Adult story hour in Jaffrey is keeping seniors sharp

  • The woman in the polka-dot dress is Eileen Eben and the woman in red is Julie Perrin. Courtesy Photo—

  • Eileen Eben reads to the group. Courtesy Photo

  • The woman in the polka-dot dress is Eileen Eben and the woman in red is Julie Perrin. Courtesy Photo—

  • The woman in the polka-dot dress is Eileen Eben and the woman in red is Julie Perrin. Courtesy Photo—

Monadnock Ledger-Transcript
Published: 7/18/2019 9:54:12 AM

“For that moment, it’s like they’ve gone back in time. You wouldn’t even know they had memory issues,” Christine Selmer said.

As the director of the Monadnock Adult Care Center, Selmer works to improve the quality of life for clients that face physical, emotional, or social challenges. Often times, this means finding new and creative ways to assist them in their daily lives.

Last October, a conversation between Selmer and her friend Julie Perrin, Director of the Jaffrey Public Library, led to a breakthrough in client care.

“I started bringing books over so we could start a little library for the clients,” Perrin said. “The idea for a new program just grew from that.”

Many of the patients at the Care Center suffer from dementia or Alzheimers, impairing their memory and creating a new layer of everyday challenges. After researching the topic, Selmer saw the library as the perfect tool to bridge memory gaps.

Now, Perrin and Library Assistant Eileen Eber visit the clients at the Care Center every Wednesday for an adult story-hour and memory cafe. Typically, Eber will read an older poem while Perrin will choose a stories with silly characters.

“It was intimidating at first. We don’t want them to feel like children.
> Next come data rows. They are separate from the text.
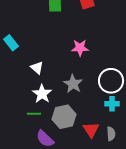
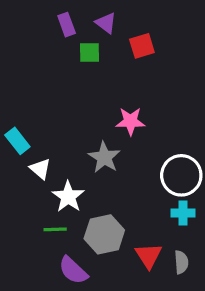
cyan rectangle: (11, 43) -> (17, 141), moved
white triangle: (37, 68) -> (40, 169), moved
gray star: (73, 84) -> (104, 157), moved

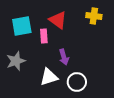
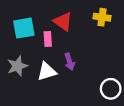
white triangle: (49, 77) -> (47, 71), moved
white circle: (77, 82) -> (111, 89), moved

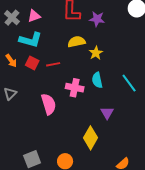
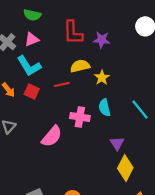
cyan L-shape: (31, 40) -> (29, 66), turned 45
red line: (53, 64) -> (62, 84), moved
pink semicircle: (49, 104) -> (52, 136), turned 60
yellow diamond: (91, 138) -> (125, 168), moved

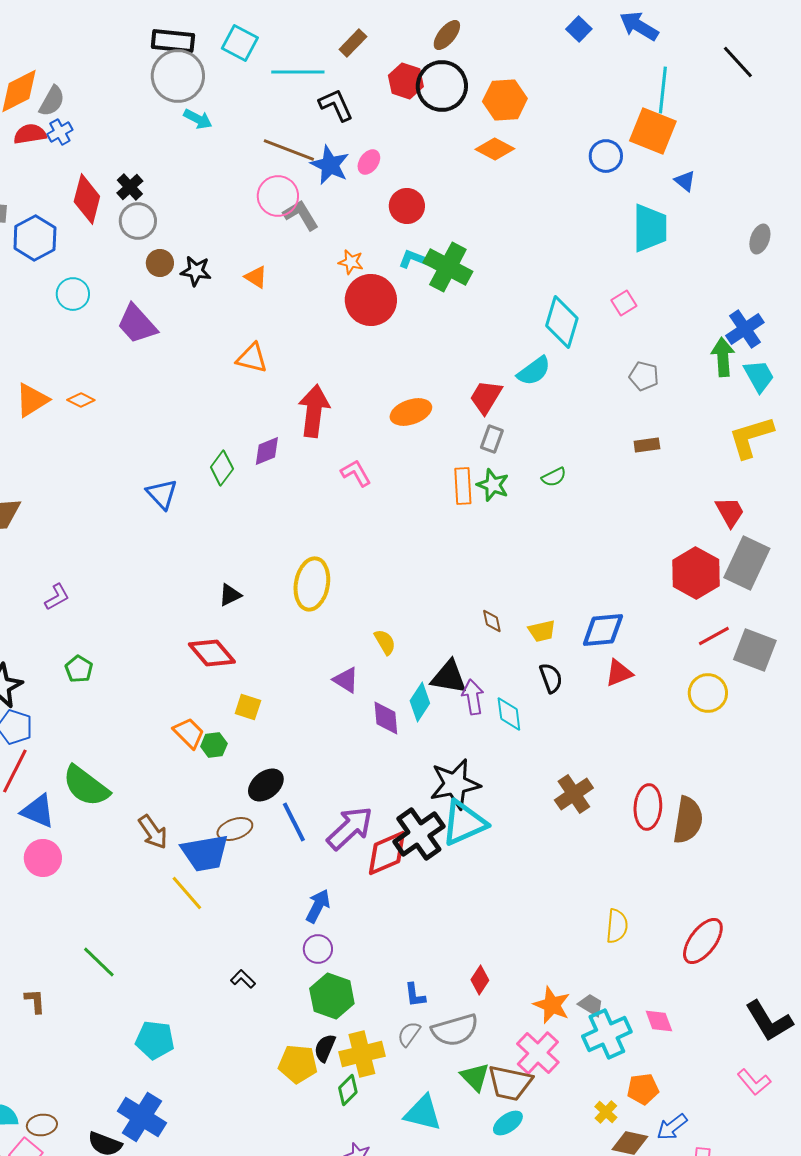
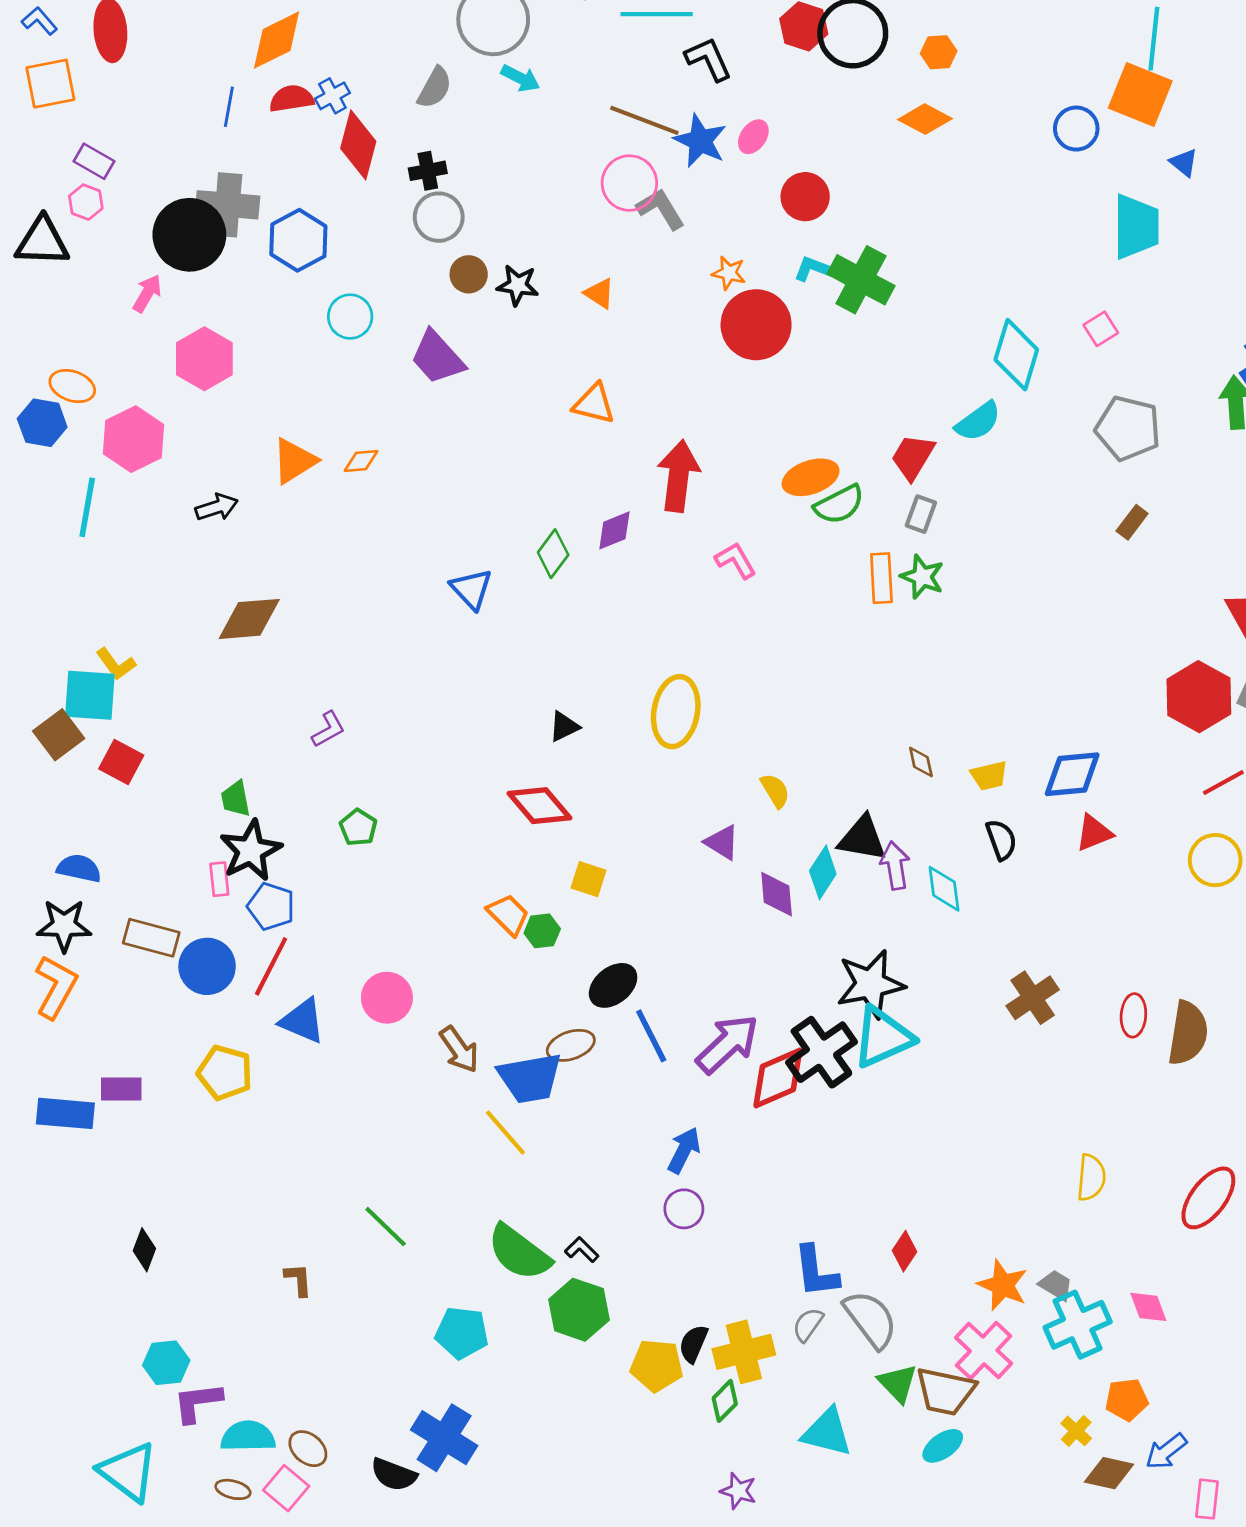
orange hexagon: (505, 100) -> (939, 52), size x0.6
gray semicircle: (52, 101) -> (435, 88), moved
black cross: (130, 187) -> (428, 171), turned 32
red diamond: (87, 199) -> (358, 145), moved
gray pentagon: (644, 376) -> (1128, 428), size x1.6
orange diamond: (81, 400) -> (361, 461), turned -32
brown rectangle: (647, 445) -> (1132, 522), turned -45
green semicircle: (554, 477) -> (839, 505), moved, size x1.5
green semicircle: (86, 786) -> (519, 1252), moved
red ellipse: (648, 807) -> (1133, 1015), size x0.7
pink circle: (43, 858) -> (387, 998), moved
blue L-shape: (415, 995) -> (816, 1272), size x1.6
green hexagon: (332, 996) -> (579, 1310), moved
gray semicircle: (455, 1030) -> (871, 1319), turned -111
brown ellipse: (42, 1125) -> (308, 1449), turned 48

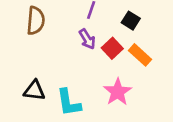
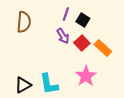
black square: (131, 21) -> (83, 20), moved
black triangle: (34, 91) -> (23, 85), moved, turned -36

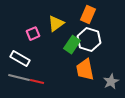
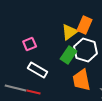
yellow triangle: (56, 24) -> (70, 32), moved
white rectangle: (20, 59) -> (38, 70), moved

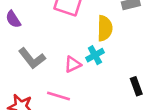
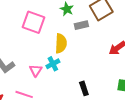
pink triangle: (73, 64) -> (36, 70), turned -32

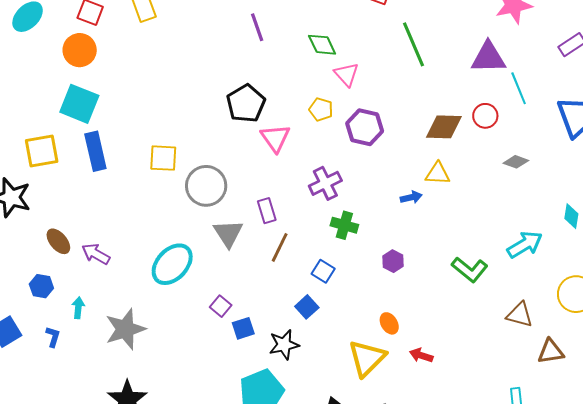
We want them to get something out of it,” Perrin said.

Just as they hoped, the poems and stories are tapping into the clients’ memories, triggering conversations and revealing mental connections.
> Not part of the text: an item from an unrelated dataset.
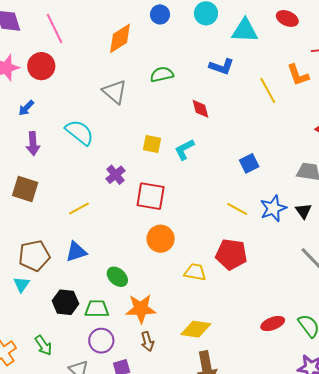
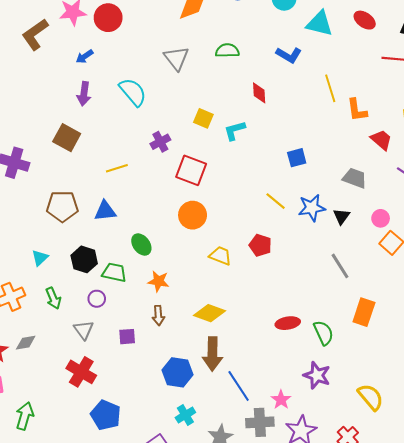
orange L-shape: (298, 75) -> (357, 110), moved
red pentagon: (231, 254) -> (260, 245), size x0.7
cyan triangle: (22, 284) -> (40, 258), moved
orange star: (141, 309) -> (158, 281), size x0.7
purple circle: (101, 341) -> (97, 299), moved, size x0.7

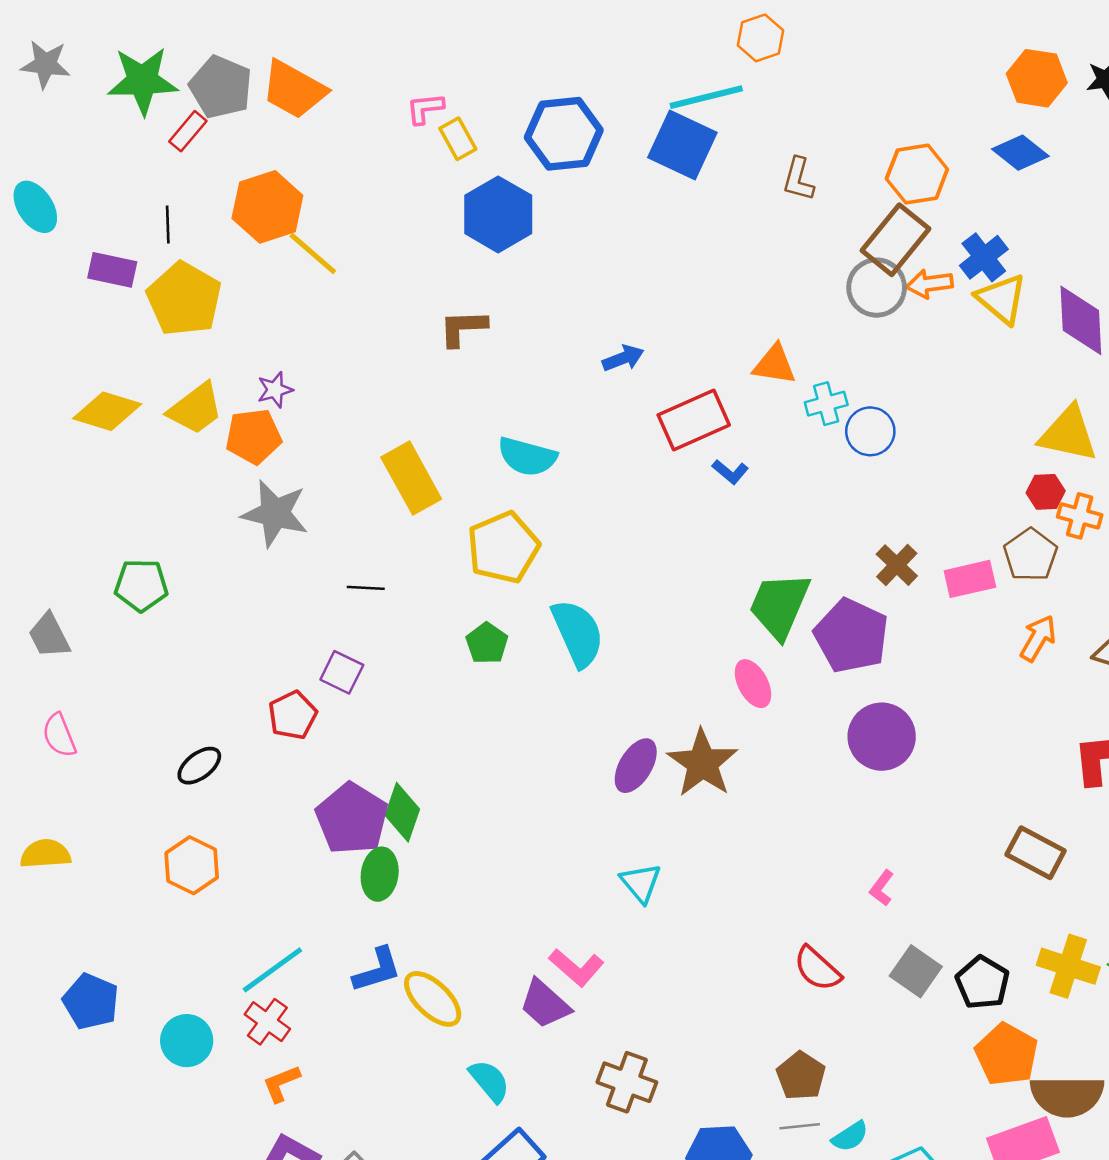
“During one story-time, we read the poem ‘Annabel Lee’ and almost everyone joined in and started reciting it,” Perrin said. “That was a poem that they all used to read in school.”
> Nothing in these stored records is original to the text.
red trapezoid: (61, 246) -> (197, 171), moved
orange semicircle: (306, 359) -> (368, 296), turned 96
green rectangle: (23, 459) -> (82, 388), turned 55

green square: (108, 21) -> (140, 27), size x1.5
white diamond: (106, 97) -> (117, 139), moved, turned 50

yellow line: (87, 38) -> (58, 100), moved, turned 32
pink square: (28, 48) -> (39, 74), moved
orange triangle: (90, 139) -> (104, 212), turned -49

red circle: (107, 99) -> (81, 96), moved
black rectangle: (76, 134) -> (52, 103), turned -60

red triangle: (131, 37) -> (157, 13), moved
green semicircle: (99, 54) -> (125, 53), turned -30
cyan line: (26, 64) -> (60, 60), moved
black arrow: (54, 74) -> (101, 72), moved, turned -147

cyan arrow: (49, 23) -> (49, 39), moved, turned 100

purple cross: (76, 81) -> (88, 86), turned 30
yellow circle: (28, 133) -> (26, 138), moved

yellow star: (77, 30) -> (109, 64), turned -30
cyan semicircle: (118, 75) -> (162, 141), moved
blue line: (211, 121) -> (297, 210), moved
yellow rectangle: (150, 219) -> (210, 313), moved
Since the program began last fall, Selmer has noticed unexpected transformations in many of her clients. Those who used to sit passively are now vibrant and interacting. “They may never know my name, but they’ll know every word to all of these old, famous songs,” she said.

After listening to a French version of The Cat in the Hat, one woman was connected back to her second language and started reading the rest of the book herself. “She could read it so fluently. It was absolutely amazing,” Selmer said. “It gave me chills.”

For Perrin and Eber, story-hour is a perfect reflection of the heart of their mission as librarians. Every time they walk into the Care Center and see the clients light up, they know they’re making a difference.

Their efforts to help the memory care clients go beyond story-hour. In the small, make-shift library at the Care Center, the clients check books out by signing old library cards, the same method they used when they were younger. This way, the library helps them tap into past memories in the same way story-hour does.

Moving forward, Perrin hopes that other libraries see the benefits of reading to memory care clients and adopt similar programs. “It costs us nothing to do this,” she said. “This is why I became a librarian.”